Work to complete =>
If a line includes "docs", copy it out of the entries.

(Saved entries)
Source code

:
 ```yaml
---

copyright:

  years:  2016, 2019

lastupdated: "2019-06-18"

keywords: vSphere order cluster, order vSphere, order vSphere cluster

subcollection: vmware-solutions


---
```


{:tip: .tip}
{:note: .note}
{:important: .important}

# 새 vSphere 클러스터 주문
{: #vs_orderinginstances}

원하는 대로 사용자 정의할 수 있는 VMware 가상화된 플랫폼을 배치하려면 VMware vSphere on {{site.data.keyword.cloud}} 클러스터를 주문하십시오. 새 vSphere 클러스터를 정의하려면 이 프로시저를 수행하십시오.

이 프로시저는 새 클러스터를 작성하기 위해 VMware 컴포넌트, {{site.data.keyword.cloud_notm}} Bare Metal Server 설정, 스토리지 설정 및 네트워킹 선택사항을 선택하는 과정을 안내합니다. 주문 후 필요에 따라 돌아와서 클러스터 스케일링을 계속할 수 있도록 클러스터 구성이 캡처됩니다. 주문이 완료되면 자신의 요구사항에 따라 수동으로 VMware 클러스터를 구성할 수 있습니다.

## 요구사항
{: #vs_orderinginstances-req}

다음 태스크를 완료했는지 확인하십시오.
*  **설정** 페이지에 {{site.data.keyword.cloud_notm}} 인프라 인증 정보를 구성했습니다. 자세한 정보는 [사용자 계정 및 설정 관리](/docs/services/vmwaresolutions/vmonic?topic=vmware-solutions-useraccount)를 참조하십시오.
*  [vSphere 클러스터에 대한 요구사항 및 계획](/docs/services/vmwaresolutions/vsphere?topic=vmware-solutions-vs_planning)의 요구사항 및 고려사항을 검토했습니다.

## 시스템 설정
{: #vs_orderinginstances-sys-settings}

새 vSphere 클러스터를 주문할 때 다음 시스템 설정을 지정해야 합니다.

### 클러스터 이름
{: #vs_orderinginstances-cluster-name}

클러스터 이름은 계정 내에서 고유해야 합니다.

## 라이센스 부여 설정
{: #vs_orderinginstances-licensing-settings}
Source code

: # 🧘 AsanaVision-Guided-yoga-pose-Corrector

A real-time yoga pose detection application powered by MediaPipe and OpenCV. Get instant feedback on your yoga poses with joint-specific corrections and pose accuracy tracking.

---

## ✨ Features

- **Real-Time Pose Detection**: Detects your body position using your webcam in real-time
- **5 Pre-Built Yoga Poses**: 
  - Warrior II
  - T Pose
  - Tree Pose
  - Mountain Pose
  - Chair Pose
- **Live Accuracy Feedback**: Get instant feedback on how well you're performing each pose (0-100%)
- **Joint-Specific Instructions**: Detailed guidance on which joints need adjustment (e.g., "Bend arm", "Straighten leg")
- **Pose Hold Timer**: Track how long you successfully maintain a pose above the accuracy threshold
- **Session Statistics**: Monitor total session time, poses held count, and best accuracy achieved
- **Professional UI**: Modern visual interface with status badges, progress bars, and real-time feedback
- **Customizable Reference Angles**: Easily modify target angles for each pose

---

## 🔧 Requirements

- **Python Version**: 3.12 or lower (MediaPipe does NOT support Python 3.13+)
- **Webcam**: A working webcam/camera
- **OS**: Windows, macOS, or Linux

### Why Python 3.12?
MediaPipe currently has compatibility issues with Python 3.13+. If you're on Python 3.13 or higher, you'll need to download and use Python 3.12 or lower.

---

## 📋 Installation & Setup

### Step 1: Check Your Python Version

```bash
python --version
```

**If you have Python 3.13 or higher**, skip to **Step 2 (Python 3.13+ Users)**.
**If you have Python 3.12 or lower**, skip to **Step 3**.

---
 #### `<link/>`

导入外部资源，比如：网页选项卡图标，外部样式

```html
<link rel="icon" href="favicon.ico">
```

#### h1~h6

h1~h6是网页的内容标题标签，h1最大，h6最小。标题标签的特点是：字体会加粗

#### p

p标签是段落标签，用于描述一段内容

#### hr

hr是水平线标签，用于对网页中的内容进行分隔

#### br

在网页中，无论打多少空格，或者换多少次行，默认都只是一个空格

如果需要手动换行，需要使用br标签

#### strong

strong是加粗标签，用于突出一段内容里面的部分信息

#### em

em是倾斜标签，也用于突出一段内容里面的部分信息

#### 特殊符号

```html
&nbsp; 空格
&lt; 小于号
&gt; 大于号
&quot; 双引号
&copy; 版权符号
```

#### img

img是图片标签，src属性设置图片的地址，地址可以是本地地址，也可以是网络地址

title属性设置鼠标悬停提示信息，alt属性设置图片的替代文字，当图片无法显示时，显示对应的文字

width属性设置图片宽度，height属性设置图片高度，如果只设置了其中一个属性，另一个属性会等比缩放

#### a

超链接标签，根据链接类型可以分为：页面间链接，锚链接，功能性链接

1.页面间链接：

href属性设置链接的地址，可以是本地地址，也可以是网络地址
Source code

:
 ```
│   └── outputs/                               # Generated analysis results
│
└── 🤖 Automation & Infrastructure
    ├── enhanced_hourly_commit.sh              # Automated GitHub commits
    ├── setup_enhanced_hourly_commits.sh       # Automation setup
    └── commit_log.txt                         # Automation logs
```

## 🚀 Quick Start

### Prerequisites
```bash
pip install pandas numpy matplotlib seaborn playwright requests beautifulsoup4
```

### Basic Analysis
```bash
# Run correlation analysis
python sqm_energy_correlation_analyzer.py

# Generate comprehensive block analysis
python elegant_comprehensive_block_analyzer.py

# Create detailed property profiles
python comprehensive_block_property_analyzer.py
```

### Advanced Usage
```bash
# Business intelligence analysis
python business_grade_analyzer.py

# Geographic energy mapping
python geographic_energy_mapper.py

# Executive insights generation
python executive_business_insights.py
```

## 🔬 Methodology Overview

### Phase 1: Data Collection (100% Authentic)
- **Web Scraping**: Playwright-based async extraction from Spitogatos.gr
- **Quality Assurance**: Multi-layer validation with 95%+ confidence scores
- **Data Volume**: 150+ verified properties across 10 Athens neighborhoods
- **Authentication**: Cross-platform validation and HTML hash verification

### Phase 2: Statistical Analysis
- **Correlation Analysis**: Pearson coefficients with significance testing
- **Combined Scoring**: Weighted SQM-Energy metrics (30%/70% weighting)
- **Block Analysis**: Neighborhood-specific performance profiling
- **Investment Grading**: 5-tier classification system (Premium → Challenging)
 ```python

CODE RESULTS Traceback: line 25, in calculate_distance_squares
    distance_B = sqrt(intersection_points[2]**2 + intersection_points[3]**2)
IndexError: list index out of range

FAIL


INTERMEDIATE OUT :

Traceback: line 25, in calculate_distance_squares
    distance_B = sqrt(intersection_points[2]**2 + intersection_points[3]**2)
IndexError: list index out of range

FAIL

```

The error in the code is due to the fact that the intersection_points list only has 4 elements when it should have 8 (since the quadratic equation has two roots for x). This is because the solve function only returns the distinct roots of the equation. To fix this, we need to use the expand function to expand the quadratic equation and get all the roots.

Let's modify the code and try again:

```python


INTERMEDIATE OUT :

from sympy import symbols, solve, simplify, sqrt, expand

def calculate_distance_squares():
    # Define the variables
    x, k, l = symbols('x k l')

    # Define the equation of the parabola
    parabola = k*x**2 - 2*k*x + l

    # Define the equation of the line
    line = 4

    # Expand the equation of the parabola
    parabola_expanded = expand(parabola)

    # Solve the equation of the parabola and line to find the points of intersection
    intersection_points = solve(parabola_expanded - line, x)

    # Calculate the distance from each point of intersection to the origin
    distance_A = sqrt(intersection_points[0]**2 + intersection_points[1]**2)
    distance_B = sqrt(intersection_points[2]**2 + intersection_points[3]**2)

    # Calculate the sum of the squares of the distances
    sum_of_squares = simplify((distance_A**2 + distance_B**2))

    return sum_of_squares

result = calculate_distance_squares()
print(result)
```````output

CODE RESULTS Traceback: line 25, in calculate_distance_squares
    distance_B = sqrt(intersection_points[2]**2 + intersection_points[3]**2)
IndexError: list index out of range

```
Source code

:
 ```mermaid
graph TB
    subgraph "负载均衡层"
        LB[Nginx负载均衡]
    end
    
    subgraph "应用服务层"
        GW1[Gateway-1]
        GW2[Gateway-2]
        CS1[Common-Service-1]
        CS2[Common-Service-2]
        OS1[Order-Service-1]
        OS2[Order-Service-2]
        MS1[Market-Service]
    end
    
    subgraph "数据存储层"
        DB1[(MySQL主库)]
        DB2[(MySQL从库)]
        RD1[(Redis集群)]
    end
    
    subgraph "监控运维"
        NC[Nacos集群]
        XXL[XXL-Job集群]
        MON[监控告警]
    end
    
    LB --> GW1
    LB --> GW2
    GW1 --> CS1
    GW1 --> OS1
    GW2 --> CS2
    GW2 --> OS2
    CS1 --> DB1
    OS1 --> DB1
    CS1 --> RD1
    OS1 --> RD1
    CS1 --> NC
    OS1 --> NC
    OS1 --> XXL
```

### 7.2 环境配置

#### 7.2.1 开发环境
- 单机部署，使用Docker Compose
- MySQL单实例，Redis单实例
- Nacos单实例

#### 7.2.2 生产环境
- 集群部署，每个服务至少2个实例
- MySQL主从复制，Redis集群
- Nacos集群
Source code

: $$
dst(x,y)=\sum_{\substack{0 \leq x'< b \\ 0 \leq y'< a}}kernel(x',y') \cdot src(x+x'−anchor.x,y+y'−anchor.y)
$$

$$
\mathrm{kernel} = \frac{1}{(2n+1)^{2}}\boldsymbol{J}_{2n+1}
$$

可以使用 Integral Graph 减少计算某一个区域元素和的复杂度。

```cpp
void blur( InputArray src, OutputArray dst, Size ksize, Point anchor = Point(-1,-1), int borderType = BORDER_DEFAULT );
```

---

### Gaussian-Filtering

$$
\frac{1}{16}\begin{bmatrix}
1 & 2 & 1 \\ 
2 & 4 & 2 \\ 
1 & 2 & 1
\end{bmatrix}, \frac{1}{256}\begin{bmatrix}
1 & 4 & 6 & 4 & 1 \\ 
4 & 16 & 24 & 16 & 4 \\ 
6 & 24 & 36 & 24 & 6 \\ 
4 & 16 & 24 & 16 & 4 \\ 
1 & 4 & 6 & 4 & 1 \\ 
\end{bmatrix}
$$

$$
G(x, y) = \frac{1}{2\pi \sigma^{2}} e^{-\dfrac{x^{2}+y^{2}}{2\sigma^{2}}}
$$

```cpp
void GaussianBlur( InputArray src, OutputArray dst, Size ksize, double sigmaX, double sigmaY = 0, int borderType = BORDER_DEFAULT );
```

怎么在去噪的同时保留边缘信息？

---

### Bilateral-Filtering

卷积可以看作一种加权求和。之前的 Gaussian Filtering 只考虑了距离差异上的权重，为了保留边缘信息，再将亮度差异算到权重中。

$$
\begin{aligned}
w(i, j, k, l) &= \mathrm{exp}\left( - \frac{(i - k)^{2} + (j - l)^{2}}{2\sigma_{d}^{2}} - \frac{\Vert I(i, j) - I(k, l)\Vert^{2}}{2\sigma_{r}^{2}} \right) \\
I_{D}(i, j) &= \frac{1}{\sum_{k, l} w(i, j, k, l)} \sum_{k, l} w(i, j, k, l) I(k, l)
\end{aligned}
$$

Result =>
*  **설정** 페이지에 {{site.data.keyword.cloud_notm}} 인프라 인증 정보를 구성했습니다. 자세한 정보는 [사용자 계정 및 설정 관리](/docs/services/vmwaresolutions/vmonic?topic=vmware-solutions-useraccount)를 참조하십시오.
*  [vSphere 클러스터에 대한 요구사항 및 계획](/docs/services/vmwaresolutions/vsphere?topic=vmware-solutions-vs_planning)의 요구사항 및 고려사항을 검토했습니다.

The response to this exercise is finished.